Whether they engage centuries-old techniques or emerging technologies, printmakers remind us that we still live in a world surrounded by print media, and that we must be conscious of the ways images convey meaning and message. The handmade, multiple nature of prints remind us of the labor of creating art.
march 1–26, 2016
Confluence: The Way Forward
Ceres Gallery/547 West 27th Street, Suite 201/New York, NY 10001
Confluence: The Way Forward, arises out of Grabel’s deep concern for the survival of our species and planet in this current vitriolic, hyper-partisan political climate. Confluence reflects her hope and vision that only by coming together, embracing differences, can we move forward. She was inspired by the words of Brooke Medicine Eagle, Daughter of the Rainbow, Crow and Lakota when she says “We have the opportunity to build a Rainbow Bridge into the Golden Age. But to do this, we must do it together with all the colors of the Rainbow, with all the peoples, all the beings of the world. . . . ”
january 5–30, 2016
Women Gazing Inward
Ceres Gallery/547 West 27th Street, Suite 201/New York, NY 10001
All women have stories to tell. Female perspectives are often attuned to social and cultural influences. The work in this exhibition asks the questions, “to what extent is our perception informed by gender?” and “can the concept of ‘inwardness’ relate to our ancestry as women?”

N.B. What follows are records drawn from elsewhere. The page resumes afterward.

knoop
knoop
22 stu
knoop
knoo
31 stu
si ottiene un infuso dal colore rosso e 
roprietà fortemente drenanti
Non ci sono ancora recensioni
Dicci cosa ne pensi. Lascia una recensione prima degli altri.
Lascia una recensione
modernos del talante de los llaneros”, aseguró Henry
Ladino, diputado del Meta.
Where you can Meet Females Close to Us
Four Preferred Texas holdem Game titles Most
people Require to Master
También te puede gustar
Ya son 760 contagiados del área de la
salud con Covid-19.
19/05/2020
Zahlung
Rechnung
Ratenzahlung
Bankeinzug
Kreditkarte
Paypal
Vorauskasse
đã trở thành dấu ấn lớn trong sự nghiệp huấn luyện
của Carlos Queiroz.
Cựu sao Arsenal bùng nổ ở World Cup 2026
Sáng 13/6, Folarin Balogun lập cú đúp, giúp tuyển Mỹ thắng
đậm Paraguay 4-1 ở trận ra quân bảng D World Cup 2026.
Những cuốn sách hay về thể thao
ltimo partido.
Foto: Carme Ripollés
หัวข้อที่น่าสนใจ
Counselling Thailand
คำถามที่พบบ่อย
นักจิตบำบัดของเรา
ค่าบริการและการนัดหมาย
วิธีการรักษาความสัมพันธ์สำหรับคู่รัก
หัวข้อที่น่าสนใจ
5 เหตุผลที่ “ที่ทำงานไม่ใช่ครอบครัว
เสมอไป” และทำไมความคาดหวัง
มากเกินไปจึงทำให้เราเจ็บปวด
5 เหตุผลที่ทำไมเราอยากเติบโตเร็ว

october 2–november 1, 2015
The Venus Cycle
Gallery 66/66 Main Street/Cold Spring, NY 10516
Grabel’s cast paper sculptures, collagraph prints and collages explore the reality of the older woman’s body in this selection of work from The Venus Cycle series. Through repetition, humor and classical references, she challenges the conventional biases about the aging female body and validates women’s experiences of themselves.